A potential role for myosin light chain kinase (MLCK) in regulating intraocular pressure and outflow function has recently been reported in living monkey eye and rabbit eye. There is little information about the effects of the ocular hypotensive agents, prostaglandin F2alpha (PGF2alpha) and latanoprost on this signaling pathway in ocular tissues. The aim of this study was to determine the agonist activity of PGF2alpha, latanoprost and carbachol (CCh) on the MLCK pathway in isolated bovine iris sphincter and furthermore to investigate the existence of the FP receptor in this tissue. In the present studies on the MLCK pathway four signal transduction mechanism assays were employed, phosphoinositide (PI) turnover, p42/p44 MAP kinase phosphorylation and activation, MLC phosphorylation and contraction. In the studies on the existence of the FP receptor in the bovine iris sphincter, the pharmacology and expression of the FP receptor protein, using a polyclonal anti-FP-receptor antibody and Western blot analysis, were determined. The data obtained on the MLCK pathway showed that the three agonists stimulated the biochemical and pharmacological responses in a concentration and time-dependent manner and that the order of potency and efficacy is PGF2alpha>latanoprost>CCh. The EC50 values in the PI turnover, MAP kinase phosphorylation, MLC phosphorylation and contraction assays were for PGF2alpha: 9, 42, 200 and 140 nM, respectively, for latanoprost: 13, 59, 250 and 828 nM, respectively, and for CCh: 22, 200, 630 and 910 nM, respectively. Wortmannin, a selective inhibitor of MLCK, dose-dependently inhibited MLC phosphorylation and contraction induced by PGF2alpha, demonstrating a close relationship between activation of the MLCK pathway and contraction. The pharmacological studies showed that in the concentration range of 1 nM to 10 microM, the FP-receptor agonists caused concentration-response curves with the following order of potencies: 17-phenyl trinor PGF2alpha (bimatoprost acid)>PGF2alpha>cloprostenol>latanoprost>latanoprost acid>bimatoprost amide>>fluprostenol. Immunoblot analysis of the FP receptor demonstrated expression of the prostaglandin FP receptor protein in this smooth muscle. These results clearly indicate that the MLCK signaling pathway is involved in the FP-receptor function of the bovine iris sphincter and furthermore demonstrate that functional FP receptors exist and are expressed in this tissue.

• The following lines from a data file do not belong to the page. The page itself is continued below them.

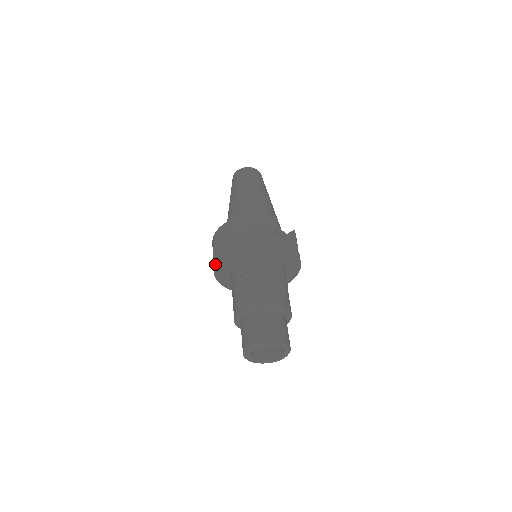
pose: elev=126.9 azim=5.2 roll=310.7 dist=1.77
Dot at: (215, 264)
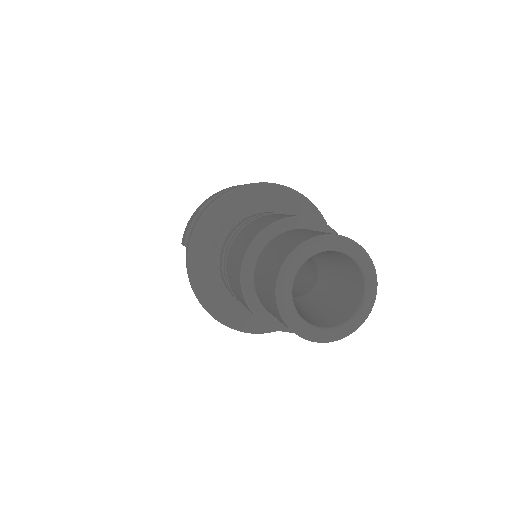
Dot at: (212, 203)
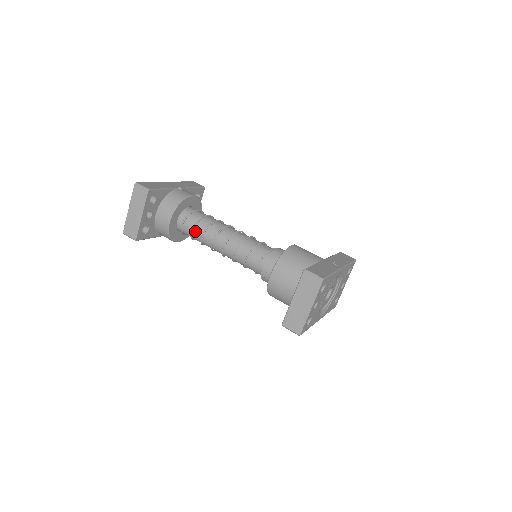
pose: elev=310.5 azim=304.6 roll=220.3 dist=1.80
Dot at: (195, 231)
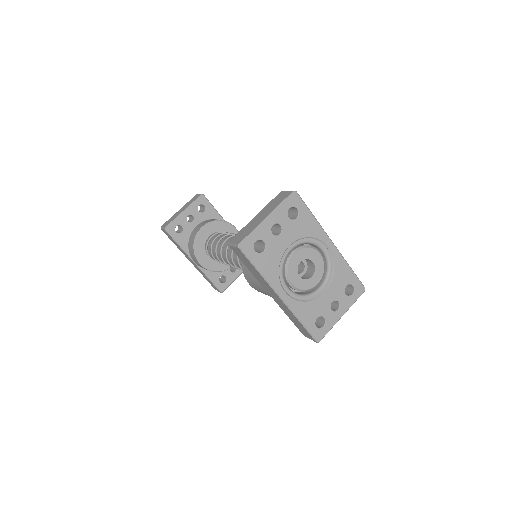
Dot at: (217, 239)
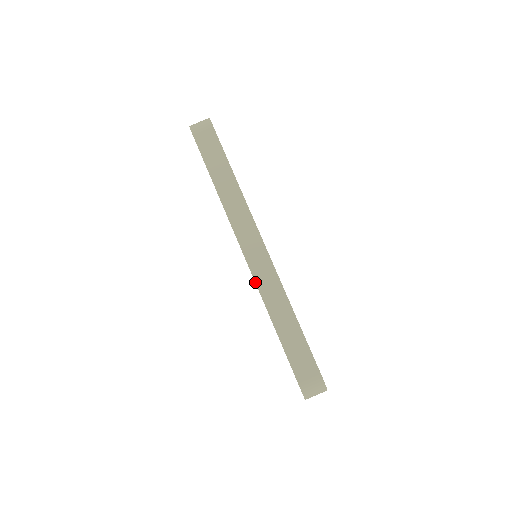
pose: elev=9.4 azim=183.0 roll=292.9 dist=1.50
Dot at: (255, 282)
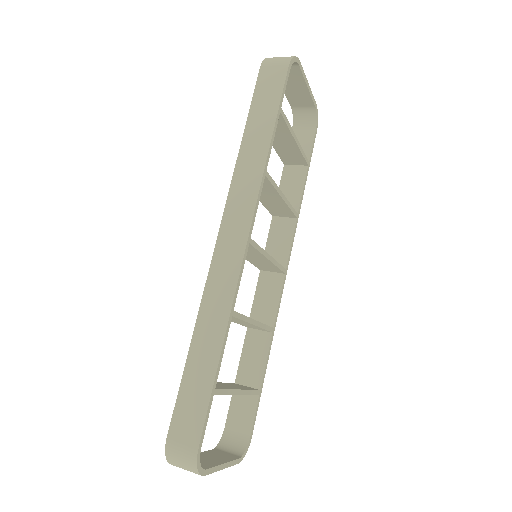
Dot at: (207, 279)
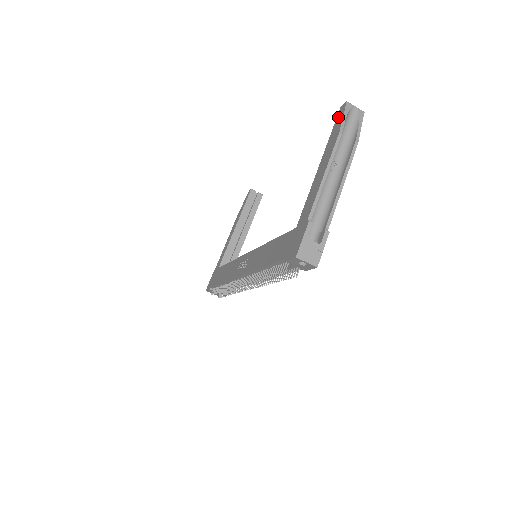
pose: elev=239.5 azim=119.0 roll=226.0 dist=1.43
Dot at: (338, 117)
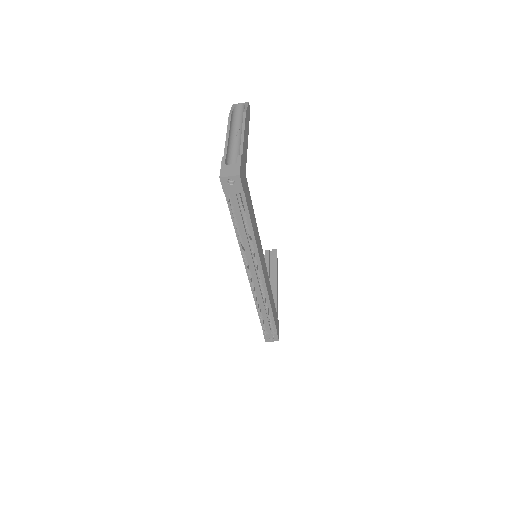
Dot at: occluded
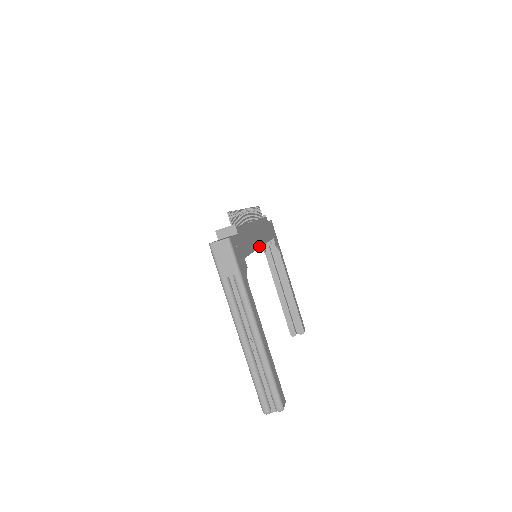
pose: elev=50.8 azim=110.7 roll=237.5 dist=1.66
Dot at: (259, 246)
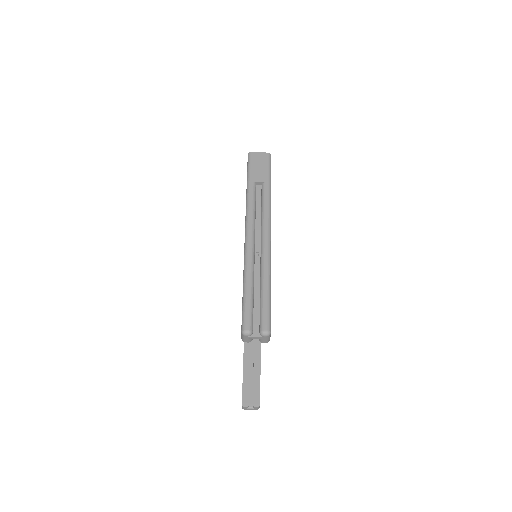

最近有报道称,肌球蛋白轻链激酶(MLCK)在调节活猴眼和兔眼的眼压及房水流出功能中可能发挥作用。关于降眼压药物前列腺素F2α(PGF2α)和拉坦前列素对眼组织中该信号通路的影响,目前所知甚少。本研究的目的是确定PGF2α、拉坦前列素和卡巴胆碱(CCh)对离体牛虹膜括约肌中MLCK途径的激动剂活性,并进一步研究该组织中FP受体的存在情况。在目前关于MLCK途径的研究中,采用了四种信号转导机制检测方法,即磷酸肌醇(PI)周转、p42/p44丝裂原活化蛋白激酶磷酸化和激活、MLC磷酸化以及收缩。在关于牛虹膜括约肌中FP受体存在情况的研究中,使用多克隆抗FP受体抗体和蛋白质印迹分析,确定了FP受体蛋白的药理学特性和表达情况。在MLCK途径上获得的数据表明,这三种激动剂以浓度和时间依赖性方式刺激生化和药理反应,其效力和效能顺序为PGF2α>拉坦前列素>CCh。在PI周转、丝裂原活化蛋白激酶磷酸化、MLC磷酸化和收缩检测中的半数有效浓度(EC50)值,PGF2α分别为9、42、200和140 nM,拉坦前列素分别为13、59、250和828 nM,CCh分别为22、200、630和910 nM。渥曼青霉素是MLCK的选择性抑制剂,它能剂量依赖性地抑制PGF2α诱导的MLC磷酸化和收缩,表明MLCK途径的激活与收缩之间存在密切关系。药理学研究表明,在1 nM至10 μM的浓度范围内,FP受体激动剂产生的浓度-反应曲线效力顺序如下:17-苯基三去甲PGF2α(比马前列素酸)>PGF2α>氯前列醇>拉坦前列素>拉坦前列素酸>比马前列素酰胺>>氟前列醇。对FP受体的免疫印迹分析表明,在这种平滑肌中存在前列腺素FP受体蛋白的表达。这些结果清楚地表明,MLCK信号通路参与了牛虹膜括约肌的FP受体功能,并且进一步证明了功能性FP受体在该组织中存在并表达。